En medio del desierto, a orillas de un manantial, se levantaba el pequeño
pueblo donde vivía Ohmed, con su esposa y sus cuatro pequeños hijos.
Dos veces al año, Ohmed iba a la ciudad. Los niños esperaban ansiosos su
regreso, pues su padre siempre les traía algún regalo.
Un buen día, Ohmed regresaba especialmente contento, por la sorpresa que
llevaba a su familia. Apenas bajó el camello, los niños corrieron a
saludarlo. Con gran satisfacción el padre les dijo: -”Vean qué estupendo
regalo nos hizo el tío Efim”; y con gran satisfacción les mostró seis
sabrosas frutas.
-Qué manzanas tan bonitas- gritó Mayid, un chiquillo de seis años. Mira,
mamá, parecen de oro.
-No son manzanas- dijo Farú, el hermano mayor. Mira la cáscara, no es
brillante y está cubierta por una pelusilla.
-Tienes razón, Farú; -contestó el padre-. No son manzanas sino melocotones.
Es una fruta que no puede cultivarse en el desierto. Luego entregó el
melocotón más grande a su esposa, tomó otro para él y repartió los otros
cuatro entre sus hijos.
Al caer la tarde, cuando toda la familia estaba reunida, Ohmed preguntó al
mayor de sus hijos:
-Bien, Farú, ¿Qué te ha parecido el melocotón?
-Sabrosísimo y tan jugoso que en seguida sembré la semilla para probar si
puede nacer aquí.
-Muy bien; -dijo el padre- eso demuestra que te gusta la agricultura. ¿Y tú,
Mayid?.
-Yo lo he encontrado tan dulce que después de comer el mío le pedí a mamá
que me diera la mitad del suyo. Pero boté la semilla.
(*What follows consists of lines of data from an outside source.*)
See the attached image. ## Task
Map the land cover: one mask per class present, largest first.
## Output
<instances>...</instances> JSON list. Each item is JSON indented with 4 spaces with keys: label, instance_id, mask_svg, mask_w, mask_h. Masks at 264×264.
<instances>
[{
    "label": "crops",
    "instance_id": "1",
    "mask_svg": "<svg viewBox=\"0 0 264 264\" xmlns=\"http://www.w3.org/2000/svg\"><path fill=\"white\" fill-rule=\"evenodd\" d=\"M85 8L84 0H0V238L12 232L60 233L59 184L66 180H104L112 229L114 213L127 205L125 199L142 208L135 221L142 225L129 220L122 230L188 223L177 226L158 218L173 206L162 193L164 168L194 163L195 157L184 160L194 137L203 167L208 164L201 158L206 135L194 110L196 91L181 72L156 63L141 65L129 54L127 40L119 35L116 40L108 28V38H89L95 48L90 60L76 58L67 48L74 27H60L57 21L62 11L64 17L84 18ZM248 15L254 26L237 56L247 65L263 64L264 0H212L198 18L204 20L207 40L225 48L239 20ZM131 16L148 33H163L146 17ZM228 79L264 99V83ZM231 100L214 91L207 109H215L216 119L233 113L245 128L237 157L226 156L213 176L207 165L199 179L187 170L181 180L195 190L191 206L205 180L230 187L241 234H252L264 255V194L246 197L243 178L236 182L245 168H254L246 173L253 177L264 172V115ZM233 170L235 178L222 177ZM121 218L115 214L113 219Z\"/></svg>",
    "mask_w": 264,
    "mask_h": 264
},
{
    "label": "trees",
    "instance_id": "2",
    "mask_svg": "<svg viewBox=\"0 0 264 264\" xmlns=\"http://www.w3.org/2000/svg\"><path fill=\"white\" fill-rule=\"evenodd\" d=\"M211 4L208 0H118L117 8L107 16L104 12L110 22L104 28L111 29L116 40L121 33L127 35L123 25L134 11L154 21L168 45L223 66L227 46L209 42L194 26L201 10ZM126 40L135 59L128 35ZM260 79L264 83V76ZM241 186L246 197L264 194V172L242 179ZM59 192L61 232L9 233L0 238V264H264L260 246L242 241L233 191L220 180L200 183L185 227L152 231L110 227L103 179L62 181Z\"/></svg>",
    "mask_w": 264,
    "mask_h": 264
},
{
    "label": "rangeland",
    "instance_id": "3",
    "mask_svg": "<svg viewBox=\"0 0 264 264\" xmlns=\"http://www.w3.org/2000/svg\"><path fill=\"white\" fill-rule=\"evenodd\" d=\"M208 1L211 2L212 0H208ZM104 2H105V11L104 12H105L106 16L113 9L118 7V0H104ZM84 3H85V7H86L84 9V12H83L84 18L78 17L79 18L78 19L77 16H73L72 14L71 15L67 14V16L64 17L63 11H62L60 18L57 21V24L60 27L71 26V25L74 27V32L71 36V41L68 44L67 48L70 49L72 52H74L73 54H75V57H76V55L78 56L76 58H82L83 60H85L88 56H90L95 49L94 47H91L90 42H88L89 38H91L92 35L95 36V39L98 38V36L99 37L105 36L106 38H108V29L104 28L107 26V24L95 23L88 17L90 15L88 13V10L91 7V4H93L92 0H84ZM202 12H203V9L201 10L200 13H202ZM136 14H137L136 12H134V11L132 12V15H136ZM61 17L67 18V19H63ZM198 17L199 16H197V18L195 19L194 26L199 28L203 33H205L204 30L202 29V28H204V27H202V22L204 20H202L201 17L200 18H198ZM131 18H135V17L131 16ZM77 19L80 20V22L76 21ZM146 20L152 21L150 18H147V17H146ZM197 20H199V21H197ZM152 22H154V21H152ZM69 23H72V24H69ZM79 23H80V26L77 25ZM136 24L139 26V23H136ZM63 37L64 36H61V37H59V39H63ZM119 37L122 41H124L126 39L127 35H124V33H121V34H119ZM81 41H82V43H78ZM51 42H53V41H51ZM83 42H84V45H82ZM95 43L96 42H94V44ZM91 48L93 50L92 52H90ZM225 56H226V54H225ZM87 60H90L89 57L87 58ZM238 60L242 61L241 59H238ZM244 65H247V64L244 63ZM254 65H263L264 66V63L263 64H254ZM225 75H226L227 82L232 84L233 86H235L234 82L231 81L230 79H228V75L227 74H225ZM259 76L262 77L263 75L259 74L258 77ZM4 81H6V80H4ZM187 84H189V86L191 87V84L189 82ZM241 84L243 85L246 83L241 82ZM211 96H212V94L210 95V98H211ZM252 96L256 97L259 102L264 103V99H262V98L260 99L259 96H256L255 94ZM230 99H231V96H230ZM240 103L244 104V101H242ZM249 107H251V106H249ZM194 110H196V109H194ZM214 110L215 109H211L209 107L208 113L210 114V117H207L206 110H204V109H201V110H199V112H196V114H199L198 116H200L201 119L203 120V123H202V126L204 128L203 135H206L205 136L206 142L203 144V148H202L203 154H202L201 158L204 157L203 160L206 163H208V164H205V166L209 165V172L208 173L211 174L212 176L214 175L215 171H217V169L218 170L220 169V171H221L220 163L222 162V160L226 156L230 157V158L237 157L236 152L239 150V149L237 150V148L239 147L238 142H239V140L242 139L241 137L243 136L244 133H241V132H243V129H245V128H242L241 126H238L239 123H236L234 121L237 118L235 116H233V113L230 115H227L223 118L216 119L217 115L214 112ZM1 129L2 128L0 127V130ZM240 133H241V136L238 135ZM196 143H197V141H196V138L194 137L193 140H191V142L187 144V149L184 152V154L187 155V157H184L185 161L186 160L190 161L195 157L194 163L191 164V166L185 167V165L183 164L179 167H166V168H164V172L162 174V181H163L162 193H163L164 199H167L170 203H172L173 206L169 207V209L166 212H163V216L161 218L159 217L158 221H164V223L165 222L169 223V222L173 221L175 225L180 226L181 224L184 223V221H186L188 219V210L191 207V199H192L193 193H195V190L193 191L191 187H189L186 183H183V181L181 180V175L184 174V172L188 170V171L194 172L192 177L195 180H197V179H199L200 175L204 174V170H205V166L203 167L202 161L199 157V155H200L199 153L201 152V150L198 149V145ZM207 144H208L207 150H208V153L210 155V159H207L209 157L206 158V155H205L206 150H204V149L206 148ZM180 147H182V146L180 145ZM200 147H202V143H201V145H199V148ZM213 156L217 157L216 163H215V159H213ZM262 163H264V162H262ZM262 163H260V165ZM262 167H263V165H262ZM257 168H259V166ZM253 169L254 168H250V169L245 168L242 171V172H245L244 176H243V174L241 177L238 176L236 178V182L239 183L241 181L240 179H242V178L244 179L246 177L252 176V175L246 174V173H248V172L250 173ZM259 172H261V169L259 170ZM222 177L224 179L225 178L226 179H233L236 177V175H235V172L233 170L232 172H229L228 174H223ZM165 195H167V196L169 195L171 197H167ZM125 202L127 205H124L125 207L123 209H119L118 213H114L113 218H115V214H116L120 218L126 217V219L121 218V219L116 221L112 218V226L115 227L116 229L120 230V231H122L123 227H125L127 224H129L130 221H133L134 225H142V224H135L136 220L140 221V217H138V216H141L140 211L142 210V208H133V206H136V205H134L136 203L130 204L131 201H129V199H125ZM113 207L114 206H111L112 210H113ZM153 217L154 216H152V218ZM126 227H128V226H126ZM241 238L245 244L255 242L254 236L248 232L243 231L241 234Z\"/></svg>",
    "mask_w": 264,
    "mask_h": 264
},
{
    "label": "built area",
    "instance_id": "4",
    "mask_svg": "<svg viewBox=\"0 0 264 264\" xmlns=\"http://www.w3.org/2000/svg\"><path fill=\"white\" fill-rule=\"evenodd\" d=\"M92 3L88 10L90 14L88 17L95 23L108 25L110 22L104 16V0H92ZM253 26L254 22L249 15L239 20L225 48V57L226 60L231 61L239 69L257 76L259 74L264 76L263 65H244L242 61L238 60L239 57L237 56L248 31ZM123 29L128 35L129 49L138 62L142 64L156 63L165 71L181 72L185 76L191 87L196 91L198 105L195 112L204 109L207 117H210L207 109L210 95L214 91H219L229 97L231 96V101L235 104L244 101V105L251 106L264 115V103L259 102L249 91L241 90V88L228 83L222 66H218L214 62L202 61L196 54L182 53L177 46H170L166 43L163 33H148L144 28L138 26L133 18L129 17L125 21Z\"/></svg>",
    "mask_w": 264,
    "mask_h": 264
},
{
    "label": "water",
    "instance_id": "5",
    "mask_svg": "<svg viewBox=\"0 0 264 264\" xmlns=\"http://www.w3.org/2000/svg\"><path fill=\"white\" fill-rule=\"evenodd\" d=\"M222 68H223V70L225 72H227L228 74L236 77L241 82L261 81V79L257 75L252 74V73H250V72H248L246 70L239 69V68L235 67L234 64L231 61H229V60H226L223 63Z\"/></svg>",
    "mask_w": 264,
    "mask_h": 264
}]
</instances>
-Eso quiere decir que aún eres muy niño- contestó el padre, ¿Y qué te ha
parecido a ti, Abdel?.
-La verdad, no lo he probado. Primero traté de partir la semilla que botó
Mayid. Pero como la almendra que tiene adentro es tan amarga, preferí vender
mi melocotón por diez monedas.
El padre, sonriendo, le dijo: -Creo que empiezas demasiado pronto a
comerciar. Pero veamos que nos dice Yunén, que ha estado tan callado.
-¿Qué te ha parecido a ti el melocotón?.
-No lo sé -contestó el niño con algo de miedo en la voz.
-¿Cómo? ¿tú tampoco lo has comido? -gritó el padre enojado.
-No, padre, perdóname. Mi amigo Assan está muy enfermo. Fui a visitarlo y
mientras le contaba de tu viaje, el pobre no podía apartar sus ojos del
melocotón. Miraba con tanto deseo que preferí dárselo a él.
-Dios te lo recompensará, hijo mío; -dijo el padre emocionado-, porque de
todos nosotros, tú eres el que mejor ha aprovechado el melocotón.